Most SNPs have no effect on health or development. Some of these genetic differences, however, have proven to be very important in the study of human health. Researchers have found SNPs that may help predict an individual’s response to certain drugs, susceptibility to environmental factors such as toxins, and risk of developing particular diseases. SNPs can also be used to track the inheritance of disease genes within families. Future studies will work to identify SNPs associated with complex diseases such as heart disease, diabetes, and cancer.
An example of a SNP is the substitution of a C for a G in the nucleotide sequence AACGAT, thereby producing the sequence AACCAT. The DNA of humans may contain many SNPs, since these variations occur at a rate of one in every 100–300 nucleotides in the human genome.
This Glossary barely skims the list of words, techniques, scientific procedures, and other terms associated with DNA. As evidenced by almost daily news of the use of DNA miraculously extracted from stored evidence bags to solve decades old rape and murder cases, DNA is Big News. In years past, methods used to extract DNA were so elementary they quickly destroyed the source item being tested. Thus, Law enforcement hesitated to put the evidence at risk of loss.

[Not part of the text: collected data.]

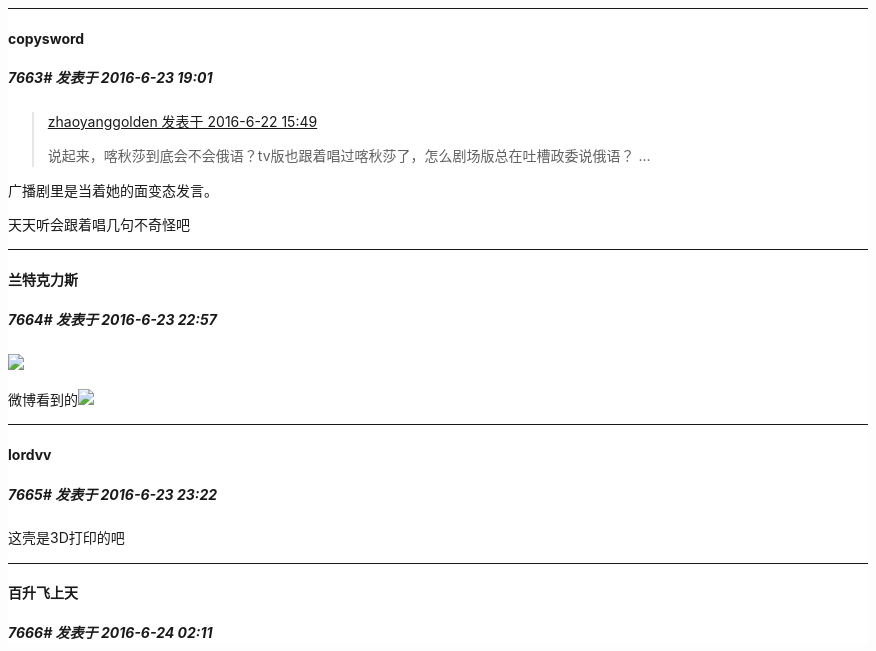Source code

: 





-----

####  copysword  
##### 7663#       发表于 2016-6-23 19:01



<blockquote><a href="httphttps://bbs.saraba1st.com/2b/forum.php?mod=redirect&amp;goto=findpost&amp;pid=32737004&amp;ptid=851614" target="_blank">zhaoyanggolden 发表于 2016-6-22 15:49</a>

说起来，喀秋莎到底会不会俄语？tv版也跟着唱过喀秋莎了，怎么剧场版总在吐槽政委说俄语？ ...</blockquote>
广播剧里是当着她的面变态发言。

天天听会跟着唱几句不奇怪吧







-----

####  兰特克力斯  
##### 7664#       发表于 2016-6-23 22:57



<img src="http://ww3.sinaimg.cn/large/0063tQWsgw1f55gnusdgrj30k00jgwey.jpg" referrerpolicy="no-referrer">

微博看到的<img src="https://static.saraba1st.com/image/smiley/face/119.gif" referrerpolicy="no-referrer">







-----

####  lordvv  
##### 7665#       发表于 2016-6-23 23:22




这壳是3D打印的吧







-----

####  百升飞上天  
##### 7666#       发表于 2016-6-24 02:11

Advancements in technology have resulted in a replication method that can utilize a minute sample and create exact copies, much as a photocopier can shoot out identical versions of a document. Now there is a way to, in reality, preserve that DNA evidence forever. The combined use of DNA matchups on testing sites and classic genealogical research with a touch of logical detective work has resulted in hundreds of rape and murder cases being solved. The same methods have also brought about identification of Jane and John Does - those unidentified victims whose bones have long resided in coroner's storage areas awaiting return to their grieving relatives for proper burial.
Most of my readers seek a better understanding of what their own DNA test results mean. They seek to understand the unfamiliar jargon that accompanies their results, therefore helping them to place their cousins in their tree with a clear path back in time to their common ancestor. Some, like your author, have tried for years to solve mysteries ... Who were my first husband's biological parents, my children's grandparents and how far back can that line be proven?
It is my hope my readers will find this Glossary helpful and informative, whatever their needs might be. Be sure to explore the source websites for amplification and in-depth understanding of terms that excite or intrigue you. Another way to do Armchair Genealogy!